L'apparition de Kim Jong-un aux côtés de son père Kim Kong-il lors d'une parade militaire ce week-end semble marquer l'officialisation de sa désignation en tant qu'héritier du régime. Kim Jong-il se faisant vieux et malade, il souhaite désormais transmettre son pouvoir à sa descendance, comme son propre père Kim Il-sung l'avait fait en son temps. La Corée du Nord est tellement obsédée par le secret que bon nombre d'éléments sont inconnus à propos du futur héritier, à commencer par sa date de naissance ou les études qu'il a faites. Pour la Corée, ce peut néanmoins être une opportunité. Il est possible que Kim Jong-un soit un peu plus conciliant que son père. Il lui sera en tout cas difficile d'avoir moins d'égards pour son peuple.

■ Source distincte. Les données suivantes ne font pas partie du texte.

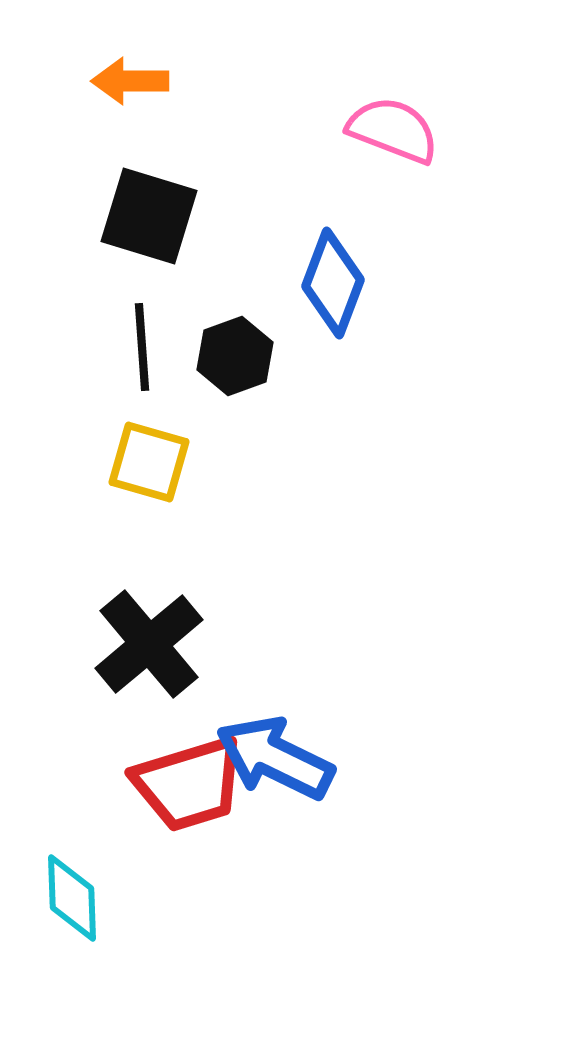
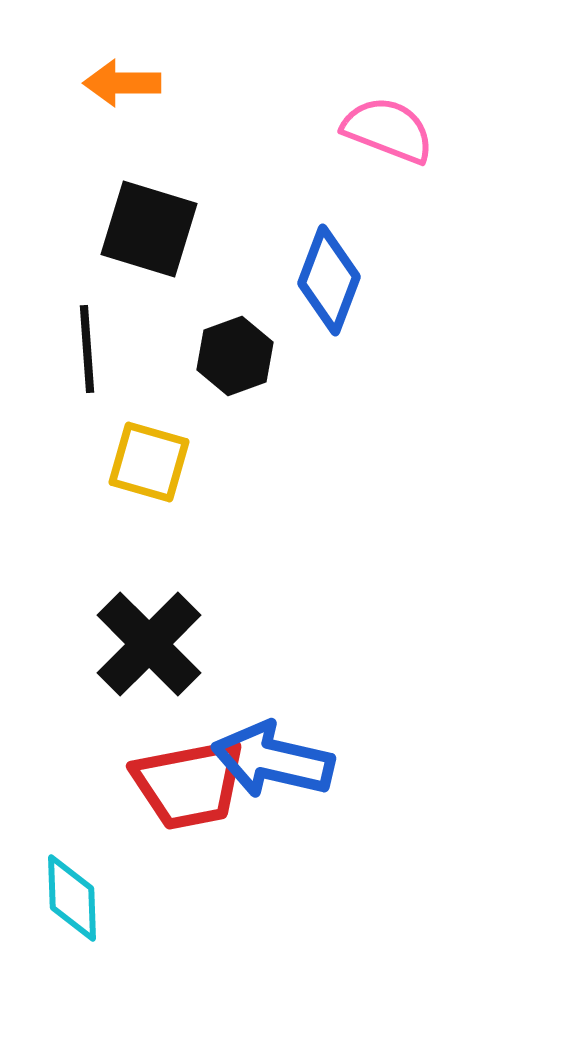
orange arrow: moved 8 px left, 2 px down
pink semicircle: moved 5 px left
black square: moved 13 px down
blue diamond: moved 4 px left, 3 px up
black line: moved 55 px left, 2 px down
black cross: rotated 5 degrees counterclockwise
blue arrow: moved 2 px left, 2 px down; rotated 13 degrees counterclockwise
red trapezoid: rotated 6 degrees clockwise
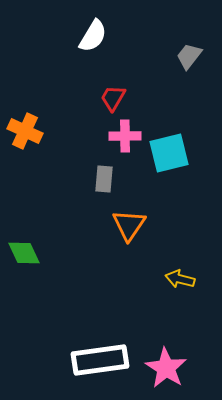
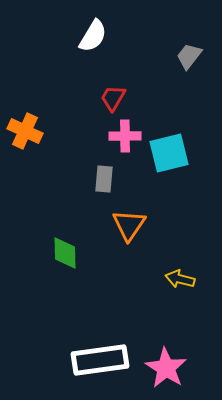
green diamond: moved 41 px right; rotated 24 degrees clockwise
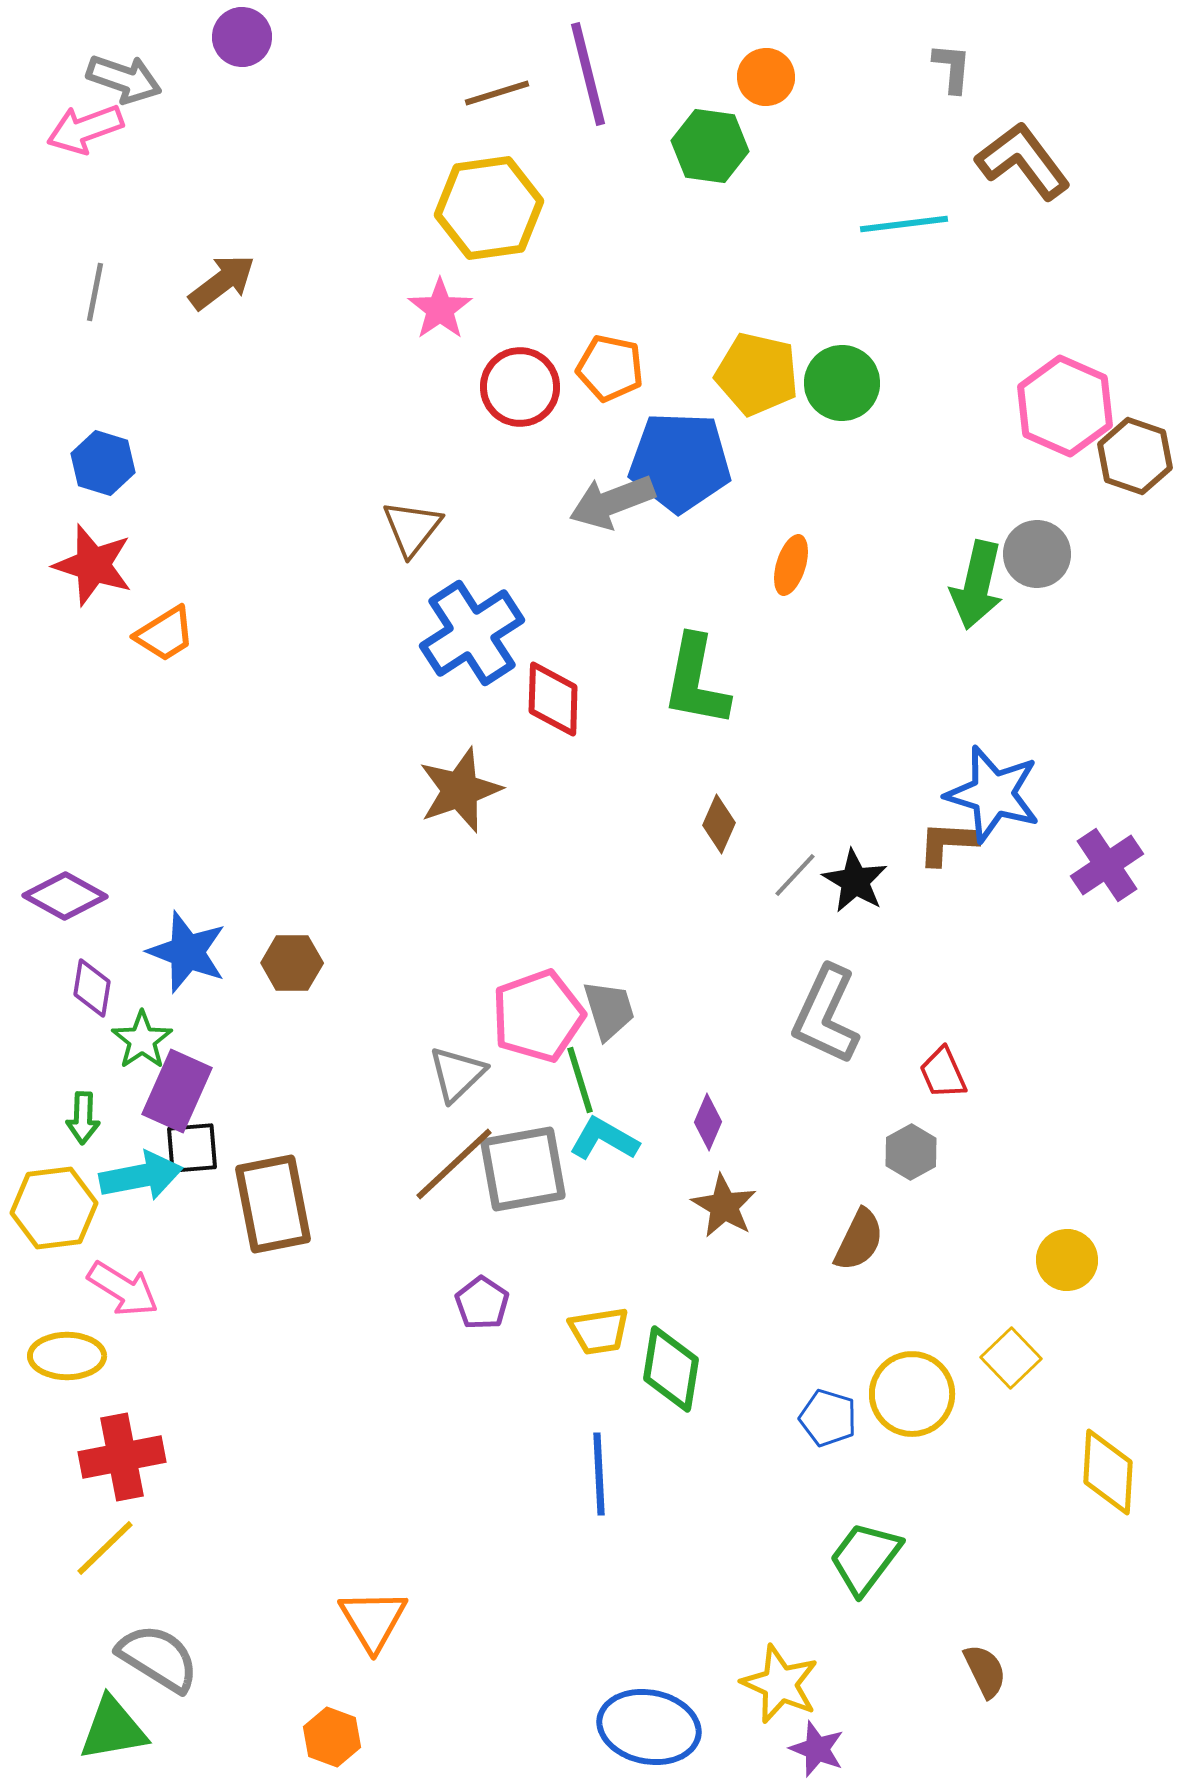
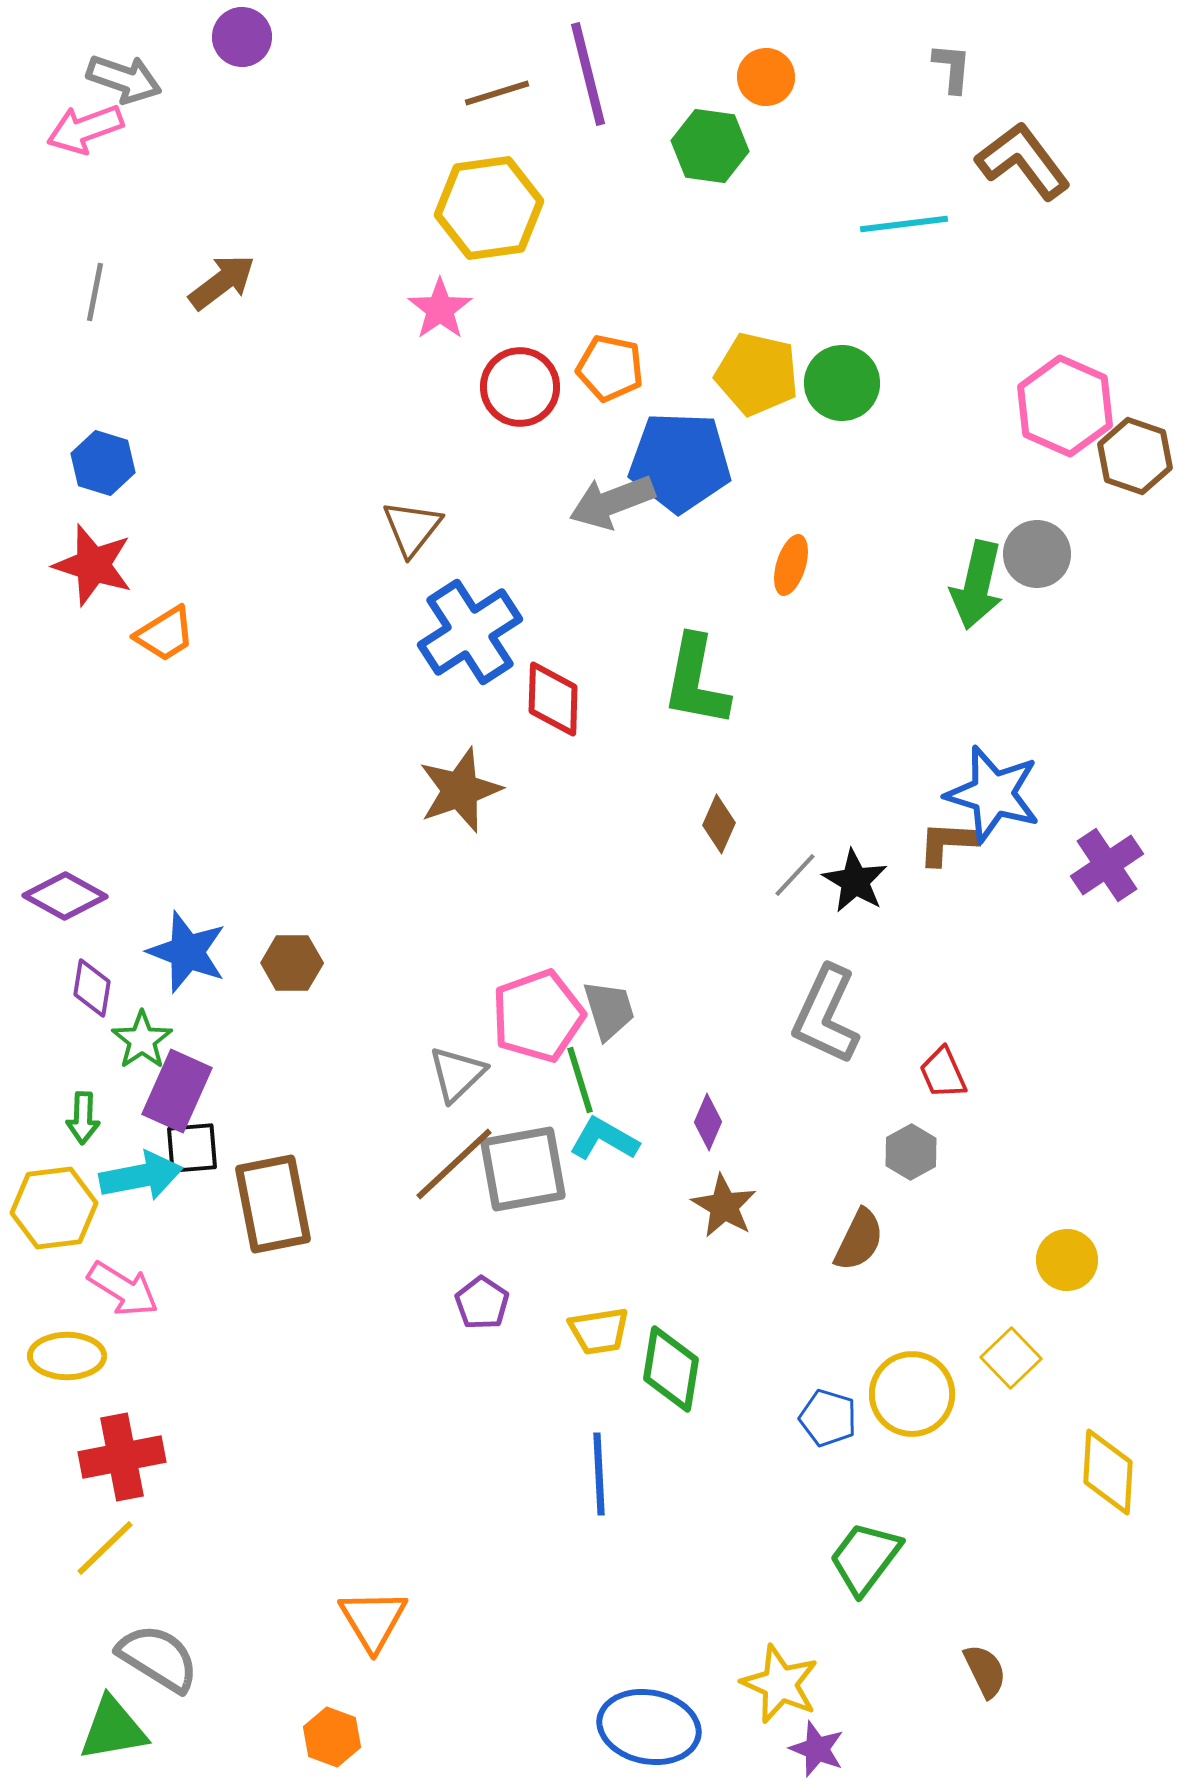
blue cross at (472, 633): moved 2 px left, 1 px up
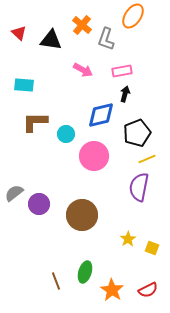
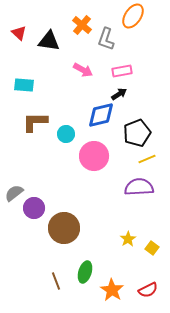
black triangle: moved 2 px left, 1 px down
black arrow: moved 6 px left; rotated 42 degrees clockwise
purple semicircle: rotated 76 degrees clockwise
purple circle: moved 5 px left, 4 px down
brown circle: moved 18 px left, 13 px down
yellow square: rotated 16 degrees clockwise
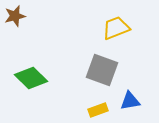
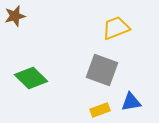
blue triangle: moved 1 px right, 1 px down
yellow rectangle: moved 2 px right
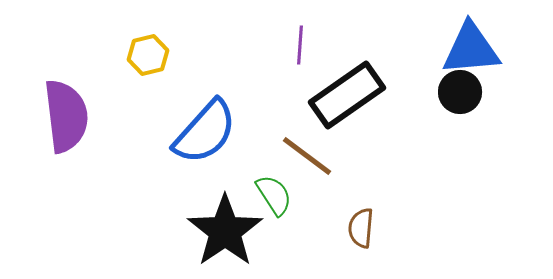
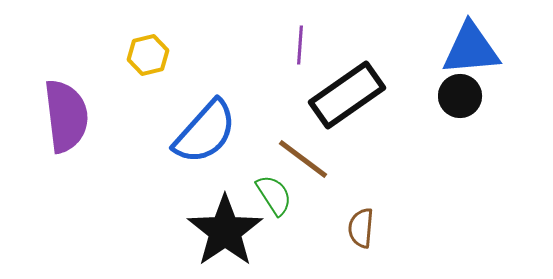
black circle: moved 4 px down
brown line: moved 4 px left, 3 px down
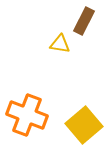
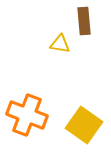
brown rectangle: rotated 32 degrees counterclockwise
yellow square: rotated 15 degrees counterclockwise
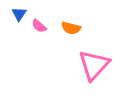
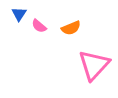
orange semicircle: rotated 36 degrees counterclockwise
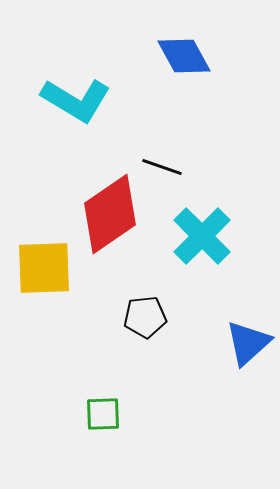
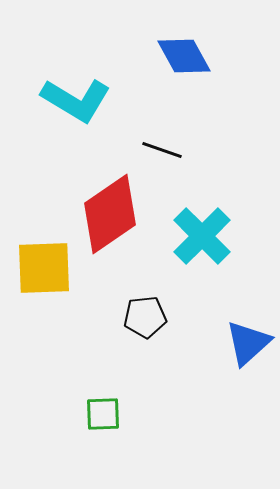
black line: moved 17 px up
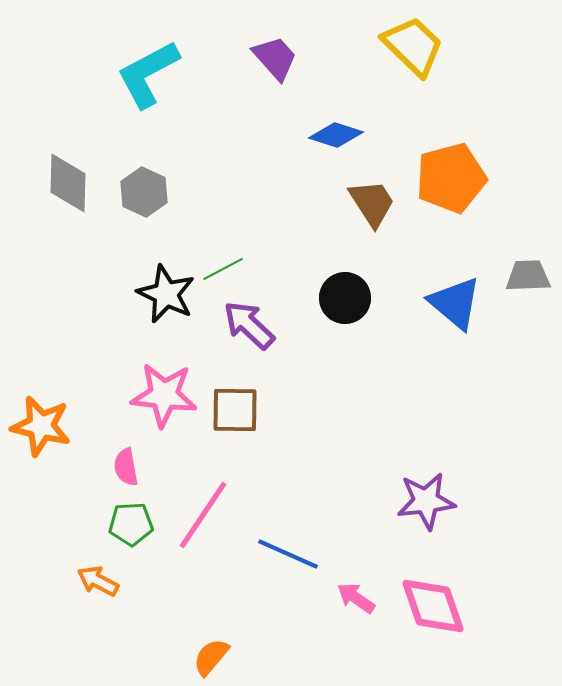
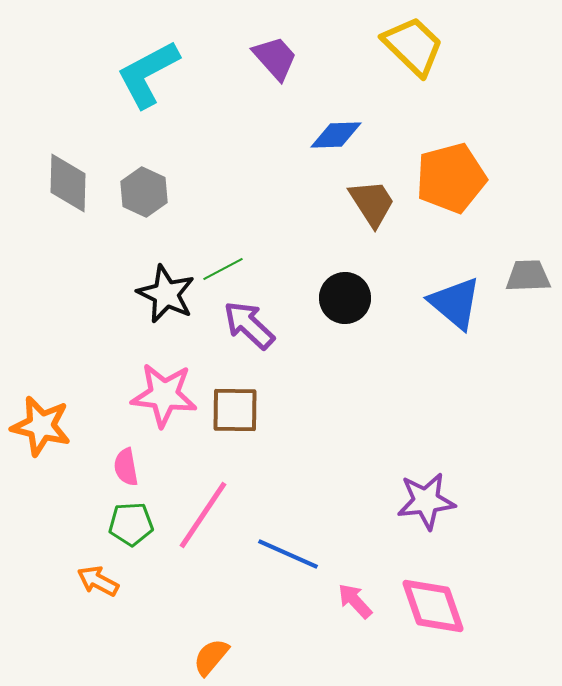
blue diamond: rotated 20 degrees counterclockwise
pink arrow: moved 1 px left, 3 px down; rotated 12 degrees clockwise
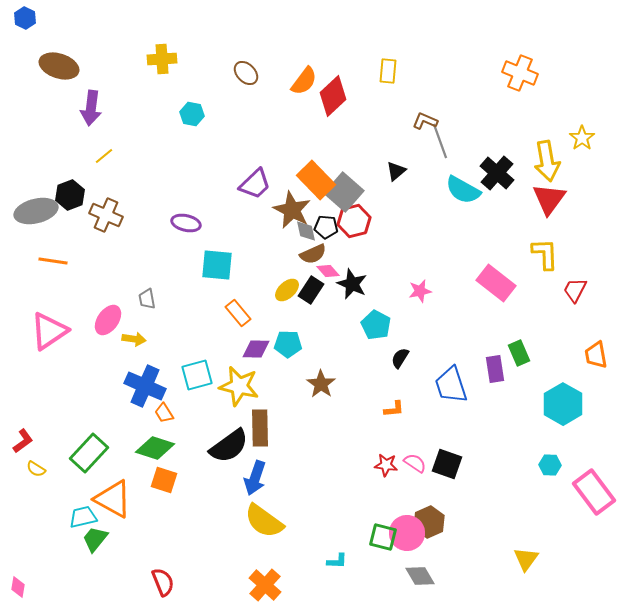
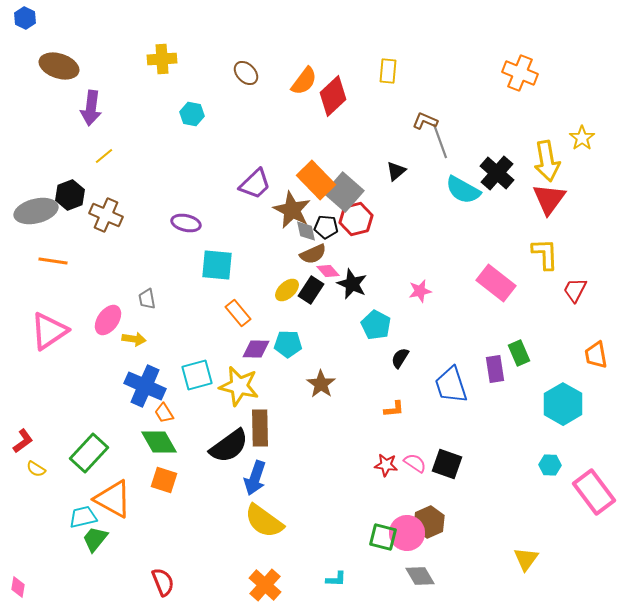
red hexagon at (354, 221): moved 2 px right, 2 px up
green diamond at (155, 448): moved 4 px right, 6 px up; rotated 42 degrees clockwise
cyan L-shape at (337, 561): moved 1 px left, 18 px down
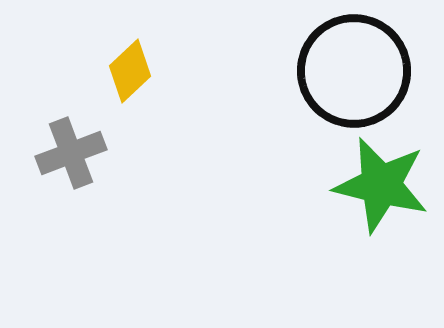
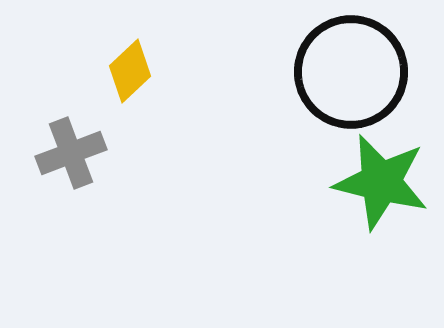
black circle: moved 3 px left, 1 px down
green star: moved 3 px up
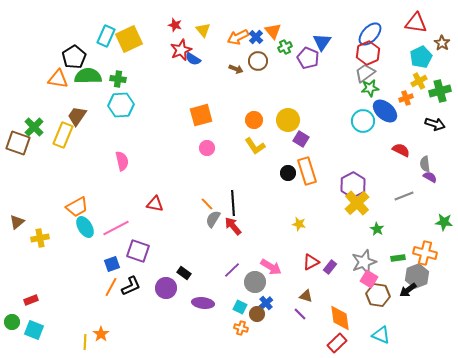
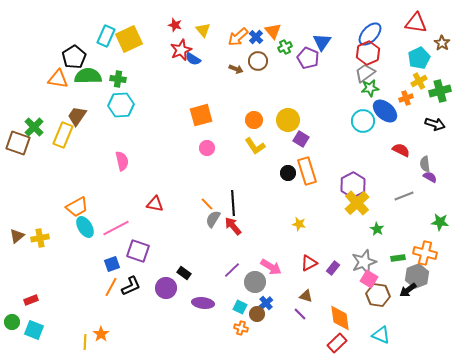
orange arrow at (238, 37): rotated 15 degrees counterclockwise
cyan pentagon at (421, 57): moved 2 px left, 1 px down
brown triangle at (17, 222): moved 14 px down
green star at (444, 222): moved 4 px left
red triangle at (311, 262): moved 2 px left, 1 px down
purple rectangle at (330, 267): moved 3 px right, 1 px down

On peut toutefois se demander quelles sont les bases du régime nord coréen. Bien sûr, le peuple a tellement été gavé de propagande depuis des décennies qu'il peine à imaginer ce qu'est une démocratie ou même le reste du monde. Mais si l'Etat nord coréen perdure, c'est qu'il y a une élite qui tient le peuple sous sa férule et organise cette propagande. Kim Jong-il, même aidé de son fils, ne peut tout faire seul. L'état major de l'armée et la grande administration ont donc une responsabilité dans la situation du pays, ne serait-ce parce qu'ils suivent les ordres du leader. Ils doivent quand même mener la belle vie, pour accepter que Kim Jong-un récupère les rênes du pouvoir. Mais ils doivent avoir pleinement conscience de ce qu'il se passe du fait de leurs décisions. Sont-ils vraiment prêts à défendre le régime jusqu'à la mort, ou bien leur loyauté peut-elle varier s'ils y trouvent un intérêt ?

Pour les puissances étrangères, la transition peut être une occasion de favoriser un changement de régime et une éventuelle réunification. Kim Jong-il a montré qu'il était instable et paranoïaque, ses rapprochements avec la Corée du sud sont aussi fréquents que brefs. Au rythme où les discussions vont, on aboutira à rien. Or malgré l'opiniâtreté de l'armée nord coréenne, le pays ne tient que par l'apport des quelques contacts avec l'étranger qui lui restent. Le plus important est son lien avec la Chine : si celle-ci est souvent navrée du comportement erratique de la dictature voisine, elle considère qu'il est dans son intérêt national de ne pas avoir une puissance alliée avec l'Occident à sa frontière. Elle ne veut pas se trouver dans la situation de la Russie voyant l'Allemagne de l'est devenir un pays allié aux Etats-Unis. D'autre part, la Corée du nord bénéficie d'une aide humanitaire de la Corée du sud. Celle-ci reste malgré tout solidaire de la population nord coréenne, leurs frères subissant l'oppression. Cette aide permet d'éviter des famines, mais retarde peut-être une éventuelle révolte du peuple.

Le moment où plus personne n'aura à redevoir quelque chose au leader nord coréen pourrait donc être une bonne opportunité pour tenter de changer les choses. Il faudrait évidemment éviter une invasion par le sud qui entraînerait une riposte immédiate chinoise. Un coup d'état pacifique favorisant une ouverture du régime est envisageable, qu'il soit d'origine interne ou externe. Il faudrait en tout cas entreprendre ce changement en se basant sur la diplomatie, sur le dialogue avec la Chine. Une proposition pourrait être d'effectuer la réunification, mais sans que la Corée unifiée s'engage dans une quelconque alliance : elle resterait alors totalement indépendante à la fois de la Chine et de l'Occident. C'est la solution qui avait été adoptée pour l'Autriche après la Seconde Guerre Mondiale, et avait évité une partition du pays. Le pays aurait de toute façon déjà beaucoup à faire pour remettre à niveau sa partie nord, beaucoup plus handicapée que ne l'était l'Allemagne de l'est. La neutralité de la Corée pourrait donc être une issue où tout le monde serait gagnant.